11.3.6.1. The command bar of PKI management

The Command bar of the PKI management window contains the different commands that can be issued for the certificate or the CA selected.

PKI management commands

Figure 11.8. PKI management commands

The available commands are:

  • Sign: This action is available only for internal CAs, used to sign certificate signing requests (CSRs). After clicking on it, a list of unsigned CSRs is displayed. The list shows the distinguished names of the CSRs. Parameters for the certificate to be signed can be overridden here (period of validity, X.509 extensions, and so on).

    Note

    It is possible to multi-select a number of certificates for this activity, that is to sign multiple internal CAs or CSRs at once.

  • Refresh: This command can be used to refresh certificates, that is, to renew them by extending their validity period if expired, or also to create new keys to the certificate. Key generation is only performed if the Regenerate private key checkbox is selected.

    Tip

    It is recommended to regenerate the keys as well when refreshing a certificate for any reason.

  • Refresh CRL: It is available only for CAs. The CRL of the CA is valid until the time specified. The refreshed CRL will only be used on the managed hosts after distribution. MS distributes certificate entities, that is, when distributing certificates the corresponding CRLs are automatically distributed as well.

  • Revoke: It is available only for certificates signed by an internal CA. It marks the certificate as invalid and adds it to the CRL of the CA. CA certificates can also be revoked this way.

    Note

    Self-signed certificates (that is, certificates of local root CAs) cannot be revoked.

    Note

    It is possible to multi-select a number of certificates for the Revoke activity. However, if the Issuer of the selected certificates is not the same, the Revoke button will not be active.

    Note

    If any certificate selected for Revoke is in use in the current configuration, a warning will be displayed to inform the administrator. It is important that in case a certificate is in use, it cannot be revoked. If the certificate in use is part of a multiple selection of certificates for the Revoke activity, none of the selected certificates will be revoked.

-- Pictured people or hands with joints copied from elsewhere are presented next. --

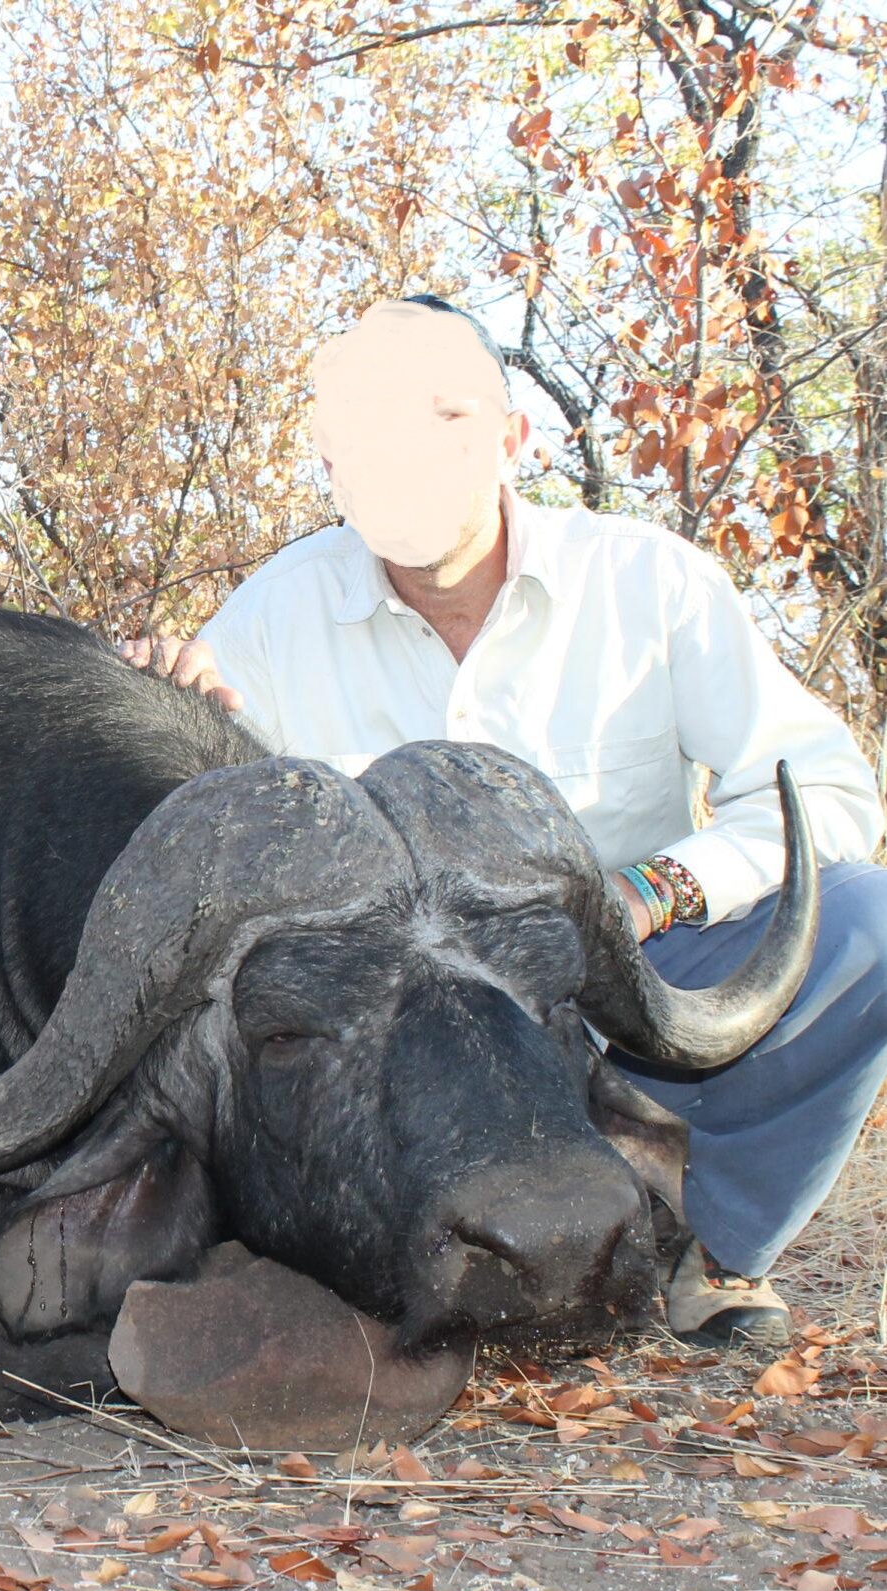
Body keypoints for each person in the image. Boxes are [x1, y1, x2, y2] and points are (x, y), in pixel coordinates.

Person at [119, 294, 887, 1349]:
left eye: (440, 421)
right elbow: (206, 885)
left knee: (865, 921)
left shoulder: (647, 582)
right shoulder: (263, 625)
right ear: (333, 462)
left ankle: (703, 1247)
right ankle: (392, 1251)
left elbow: (830, 798)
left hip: (622, 992)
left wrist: (646, 897)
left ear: (512, 436)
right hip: (407, 1024)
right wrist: (155, 723)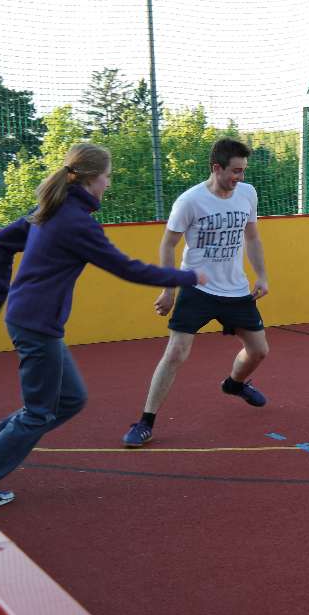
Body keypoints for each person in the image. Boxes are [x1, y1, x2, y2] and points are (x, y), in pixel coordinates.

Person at [0, 143, 203, 507]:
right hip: (36, 324)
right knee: (39, 411)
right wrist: (186, 277)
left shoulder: (50, 210)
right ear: (90, 179)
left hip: (34, 320)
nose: (108, 184)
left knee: (71, 399)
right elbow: (127, 268)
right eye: (107, 177)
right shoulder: (74, 222)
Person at [122, 139, 271, 448]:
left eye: (243, 171)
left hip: (236, 289)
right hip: (197, 286)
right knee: (176, 352)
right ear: (216, 168)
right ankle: (145, 422)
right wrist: (169, 290)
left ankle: (234, 384)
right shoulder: (189, 201)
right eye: (234, 171)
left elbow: (252, 237)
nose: (239, 178)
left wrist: (262, 275)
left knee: (259, 351)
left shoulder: (247, 194)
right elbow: (168, 244)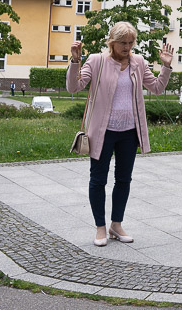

    If any of the certificates selected for Revoke is used in the configuration, a similar warning is displayed:

    Certificate used in the configuration warning

    Figure 11.9. Certificate used in the configuration warning

The table below briefly summarizes the CAs created and used by default in PNS.

Name of the CAPurpose
MS_Root_CA The Root CA of PNS is used to sign certificates of all other local CAs in PNS.
MS_Engine_CA It signs the certificate of the MS engine.
MS_Agent_CA It signs the certificates of the transfer agents.

Table 11.1. Default CAs and their purpose

For details on configuring agent and engine certificates, please refer to Chapter 13, Advanced MS and Agent configuration.